International guidelines recommend routine screening for emotional distress in people with diabetes so that common problems, including depression, can be detected and treated. The 9-item Patient Health Questionnaire (PHQ-9) is a commonly used tool for this purpose. According to its developers, each item corresponds to a diagnostic criterion for depressive disorder from the Diagnostic and Statistical Manual of Mental Disorders 4th Edition (DSM-IV). We query this claim, as item nine does not assess suicidal ideation alone.
The PHQ-9 asks respondents to indicate the frequency with which they experienced the nine diagnostic symptoms of major depressive disorder over the past fortnight (0=not at all; 3=almost every day; total score range: 0-27). Suicidal ideation is defined in the DSM-IV as “recurrent thoughts of death (not just fear of dying), recurrent suicidal ideation without a specific plan, or a suicide attempt or a specific plan for committing suicide”, however, PHQ-9 item nine wording (“thoughts that you would be better off dead or of hurting yourself in some way”) reveals a mismatch with the diagnostic criterion. The item assesses both thoughts of death/suicide and self-harm, without distinguishing between them, and the latter is not a DSM-IV diagnostic criterion for depression.
This poor wording causes interpretation difficulties, as illustrated by Australian and Dutch Diabetes MILES Study data. PHQ-9 data from these studies (N=7019) demonstrates that 10% (n=701) of participants endorsed item nine (score >0) but, of those, 29% (n=206) were not depressed (PHQ-9 total score <10). It seems that many are responding to the “hurting yourself in some way” portion of the item, and are having non-suicidal thoughts of self-harm (e.g. cutting).
Clinicians need to be aware of the limitations of the PHQ-9 so that these can be accounted for when interpreting patient responses, to minimise over-estimation of depressive symptoms and suicidal ideation.

________________________

EXERCISE REQUIREMENTS. In the passage on the PHQ-9, what percentage of the participants who endorsed item nine were not depressed? The records that follow come from a different source than the passage on the PHQ-9.

GIVEN DATA.
________________________

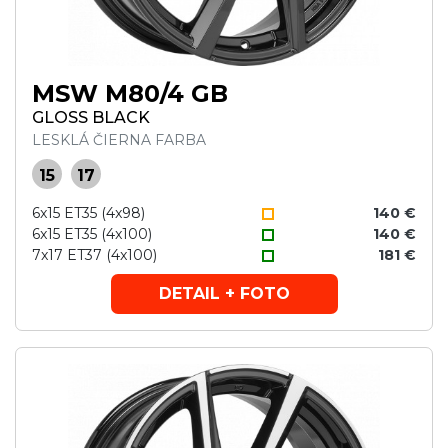
MSW M80/4 GB
GLOSS BLACK
LESKLÁ ČIERNA FARBA
15
17
6x15 ET35 (4x98)
140 €
6x15 ET35 (4x100)
140 €
7x17 ET37 (4x100)
181 €
DETAIL + FOTO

________________________

ANSWER TO THIS PROBLEM. 29% (n=206) of those who endorsed item nine were not depressed.